HopMantis Brewing Co

New Member
Premium Member
Established Member
Joined
Feb 1, 2016
Messages
11
Reaction score
5
Points
3
Made a bigger than anticipated saison with an OG of 1.100 (target was 1.094). So I made a 1L starter 24 hrs in advance. Ive never had problems with 1L starters in big beers - even stouts at 1.160. Pitched at 65F (those plate chillers are killer fast in the winter) and set my chamber to ferment at 72F. Next morning there was activity but I observed that the internal temp of the fermenter was at 82F so I killed the warmer, opened the chamber and allowed to slowly fall to ambient ~71F. I woke this morning to no airlock activity and internal temp of ~75F. Current gravity read is 1.050 and expected is 1.029. Is it stuck? Need I pitch again with another starter or high attenuation strain or let it sit for a week?

11 lb United Kingdom - Maris Otter Pale
4.75 lb American - White Wheat
0.75 lb Flaked Wheat
1 lb German - Melanoidin
1 lb Lactose (Milk Sugar)
8 lb Ube Purple Yam
2 oz Pacific Jade
White Labs - Belgian Style Saison Blend WLP568

Thanks,
Tex
 
i don't have personal experience with a saison yeast, but a lot of people here talk about how they just take time to finish up. from what i understood it's only been 3 days or so since you pitched? Give it a few more days and check the gravity again.
also, i don't know if you use a plastic bucket or not, but the lid might have a small leak. You did say there was airlock activity for a bit, so i'm not so sure that this is the main culprit. Good luck!

Just curious, how long did it take for that stout to finish? how low was the FG on that and how big the ABV?
 
Short answer, using Saison yeast, it's stuck. Long answer, that's pretty normal. I've learned to use Wyeast 3724, the finickiest of the lot, so that it carries through to completion at or below 1.006. The tricks are two fold: Keep increasing the temperature so that it finishes in the 80's - even the upper 90's aren't bad - and don't use an airlock. The yeast appears to be sensitive to carbon dioxide pressure, so crimp a bit of sanitized aluminum foil over the carboy after a couple days' fermentation. And wait. Even under ideal conditions, a fermentation with this yeast seems to take a month or so. And that 1.029 is not even a good estimate of your final gravity - it will be below 1.010. Wait until you are ABSOLUTELY CERTAIN AS MEASURED BY SEVERAL GRAVITY READINGS that the fermentation is complete.

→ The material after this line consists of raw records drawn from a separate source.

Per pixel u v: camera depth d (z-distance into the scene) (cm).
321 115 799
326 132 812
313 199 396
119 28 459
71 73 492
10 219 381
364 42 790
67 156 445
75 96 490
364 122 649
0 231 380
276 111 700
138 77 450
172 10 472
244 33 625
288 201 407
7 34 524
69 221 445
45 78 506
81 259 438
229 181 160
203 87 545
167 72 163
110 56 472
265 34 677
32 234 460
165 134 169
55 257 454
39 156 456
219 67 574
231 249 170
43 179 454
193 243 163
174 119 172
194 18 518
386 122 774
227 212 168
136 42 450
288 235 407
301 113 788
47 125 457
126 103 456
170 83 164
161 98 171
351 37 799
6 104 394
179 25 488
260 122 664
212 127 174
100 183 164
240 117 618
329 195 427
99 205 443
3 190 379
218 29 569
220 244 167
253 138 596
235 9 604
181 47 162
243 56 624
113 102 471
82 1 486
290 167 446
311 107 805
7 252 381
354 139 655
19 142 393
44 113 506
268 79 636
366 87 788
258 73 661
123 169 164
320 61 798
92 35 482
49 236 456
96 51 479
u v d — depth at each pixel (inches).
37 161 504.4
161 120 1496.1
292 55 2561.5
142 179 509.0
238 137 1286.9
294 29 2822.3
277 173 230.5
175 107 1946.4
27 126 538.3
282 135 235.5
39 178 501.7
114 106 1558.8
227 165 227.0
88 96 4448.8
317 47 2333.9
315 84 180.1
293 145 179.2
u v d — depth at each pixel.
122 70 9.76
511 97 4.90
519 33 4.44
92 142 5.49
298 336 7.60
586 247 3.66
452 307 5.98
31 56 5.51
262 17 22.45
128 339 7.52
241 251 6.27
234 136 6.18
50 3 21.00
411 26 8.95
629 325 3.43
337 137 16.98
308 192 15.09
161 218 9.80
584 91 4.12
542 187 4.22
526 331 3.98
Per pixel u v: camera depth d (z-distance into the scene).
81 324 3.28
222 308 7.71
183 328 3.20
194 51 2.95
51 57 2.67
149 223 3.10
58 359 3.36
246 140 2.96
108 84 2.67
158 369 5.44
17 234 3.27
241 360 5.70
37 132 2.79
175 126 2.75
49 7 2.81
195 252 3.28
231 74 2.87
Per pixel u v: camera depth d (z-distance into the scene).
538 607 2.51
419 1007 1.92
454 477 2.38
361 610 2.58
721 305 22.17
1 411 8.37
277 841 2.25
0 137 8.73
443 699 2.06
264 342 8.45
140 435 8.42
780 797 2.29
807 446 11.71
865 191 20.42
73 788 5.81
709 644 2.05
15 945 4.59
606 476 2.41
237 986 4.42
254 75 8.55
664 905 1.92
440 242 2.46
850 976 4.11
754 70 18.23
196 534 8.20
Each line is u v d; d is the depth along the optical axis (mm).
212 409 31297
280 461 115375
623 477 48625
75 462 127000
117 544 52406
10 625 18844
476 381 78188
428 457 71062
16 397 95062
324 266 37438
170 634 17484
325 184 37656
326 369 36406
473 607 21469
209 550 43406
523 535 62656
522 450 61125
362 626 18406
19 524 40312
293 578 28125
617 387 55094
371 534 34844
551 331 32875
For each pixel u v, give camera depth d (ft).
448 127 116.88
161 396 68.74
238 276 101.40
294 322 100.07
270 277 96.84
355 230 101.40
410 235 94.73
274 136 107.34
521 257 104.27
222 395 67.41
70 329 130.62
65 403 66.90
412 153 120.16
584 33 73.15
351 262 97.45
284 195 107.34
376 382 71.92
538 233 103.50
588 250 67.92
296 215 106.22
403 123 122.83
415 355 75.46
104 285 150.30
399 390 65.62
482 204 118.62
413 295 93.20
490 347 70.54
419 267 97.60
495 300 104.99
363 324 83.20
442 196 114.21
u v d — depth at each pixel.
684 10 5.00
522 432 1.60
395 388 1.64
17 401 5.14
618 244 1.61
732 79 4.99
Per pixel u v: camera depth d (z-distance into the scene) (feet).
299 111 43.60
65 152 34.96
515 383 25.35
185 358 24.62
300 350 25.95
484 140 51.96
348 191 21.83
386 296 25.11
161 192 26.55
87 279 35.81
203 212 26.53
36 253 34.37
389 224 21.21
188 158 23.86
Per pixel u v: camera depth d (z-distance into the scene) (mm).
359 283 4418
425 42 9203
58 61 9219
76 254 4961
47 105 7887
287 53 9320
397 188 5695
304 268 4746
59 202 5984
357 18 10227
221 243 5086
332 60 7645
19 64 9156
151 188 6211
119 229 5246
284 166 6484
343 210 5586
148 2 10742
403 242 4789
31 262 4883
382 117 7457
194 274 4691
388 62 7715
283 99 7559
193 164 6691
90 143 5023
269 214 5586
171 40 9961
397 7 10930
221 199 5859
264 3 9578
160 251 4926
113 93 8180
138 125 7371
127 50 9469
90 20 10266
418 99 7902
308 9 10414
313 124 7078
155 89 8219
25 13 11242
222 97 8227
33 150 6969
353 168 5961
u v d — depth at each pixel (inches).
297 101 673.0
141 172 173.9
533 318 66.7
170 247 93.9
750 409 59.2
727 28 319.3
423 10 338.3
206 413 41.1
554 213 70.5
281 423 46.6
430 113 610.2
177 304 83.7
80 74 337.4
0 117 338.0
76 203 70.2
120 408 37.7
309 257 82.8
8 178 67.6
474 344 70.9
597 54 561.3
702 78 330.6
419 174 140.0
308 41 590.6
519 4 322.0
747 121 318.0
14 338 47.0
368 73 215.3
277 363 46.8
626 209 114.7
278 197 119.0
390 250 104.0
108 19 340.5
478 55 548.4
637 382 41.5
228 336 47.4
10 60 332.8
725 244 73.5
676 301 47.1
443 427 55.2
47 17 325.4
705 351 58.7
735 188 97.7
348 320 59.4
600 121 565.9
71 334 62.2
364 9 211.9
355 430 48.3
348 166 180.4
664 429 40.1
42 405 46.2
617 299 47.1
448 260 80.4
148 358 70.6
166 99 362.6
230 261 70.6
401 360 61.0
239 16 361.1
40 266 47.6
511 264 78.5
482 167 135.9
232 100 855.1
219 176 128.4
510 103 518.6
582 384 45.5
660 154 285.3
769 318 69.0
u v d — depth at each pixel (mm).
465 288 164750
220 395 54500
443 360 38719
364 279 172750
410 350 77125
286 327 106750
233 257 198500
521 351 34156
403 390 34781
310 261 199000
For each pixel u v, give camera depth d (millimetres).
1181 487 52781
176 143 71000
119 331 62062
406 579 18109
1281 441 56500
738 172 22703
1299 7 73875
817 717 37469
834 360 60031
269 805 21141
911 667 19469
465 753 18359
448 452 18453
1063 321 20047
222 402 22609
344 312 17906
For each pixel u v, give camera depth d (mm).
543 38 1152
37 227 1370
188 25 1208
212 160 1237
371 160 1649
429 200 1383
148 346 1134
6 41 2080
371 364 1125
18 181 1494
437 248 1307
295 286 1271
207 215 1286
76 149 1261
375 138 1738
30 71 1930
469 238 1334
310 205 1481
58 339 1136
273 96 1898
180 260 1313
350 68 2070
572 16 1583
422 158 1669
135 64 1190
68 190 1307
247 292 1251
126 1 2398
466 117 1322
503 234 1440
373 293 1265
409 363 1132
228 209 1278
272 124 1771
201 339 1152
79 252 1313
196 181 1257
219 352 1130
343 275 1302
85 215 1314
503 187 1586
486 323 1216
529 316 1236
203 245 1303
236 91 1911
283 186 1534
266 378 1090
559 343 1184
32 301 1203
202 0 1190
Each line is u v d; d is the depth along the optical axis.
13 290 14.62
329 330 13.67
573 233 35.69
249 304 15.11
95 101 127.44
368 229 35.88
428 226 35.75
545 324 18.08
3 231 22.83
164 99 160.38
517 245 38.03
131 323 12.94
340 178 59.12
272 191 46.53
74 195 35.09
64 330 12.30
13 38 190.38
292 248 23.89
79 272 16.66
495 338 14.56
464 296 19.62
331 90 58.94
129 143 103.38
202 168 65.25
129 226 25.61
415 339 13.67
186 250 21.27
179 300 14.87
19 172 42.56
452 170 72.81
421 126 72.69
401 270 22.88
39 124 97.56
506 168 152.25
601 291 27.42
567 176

Your other option, go out and buy a pitch of San Diego Super Yeast or other alcohol-tolerant yeast, make a starter and pitch that while it's actively fermenting to finish out the rest of the sugars. That'll change the flavor profiles but it will finish your beer faster.
 
if you have a high flocculating yeast, it can get clumped together and fall to the bottom, we call that yeast getting lazy, once its on the bottom clumped together it might just stop eating. the solution is to gently stir the yeast with a clean spoon to break apart those clumps and rise to the top for another meal
 
I appreciate eveyone's feed back! So after reading so many ways besides the feed back here what I decided to do was two things:
1) I will try and "coax" the yeast into eating again by adding less than 300ml solution of corn sugar water. I dont want to give them much because they will love the simple sugars and when its gone they may ignore the more complex sugars and fall right back down again. I also gave the bucket one quick but vigorous shake to stir them back up.
2) If / when this doesnt help, Ive started up another 1.5L starter with the same yeast.

If these fail I may give in and go with a high attenuation strain and hope that the initial fermentation I got in the beginning gave the esters and flavors I was looking for so that the new strain wont change the flavor profile much.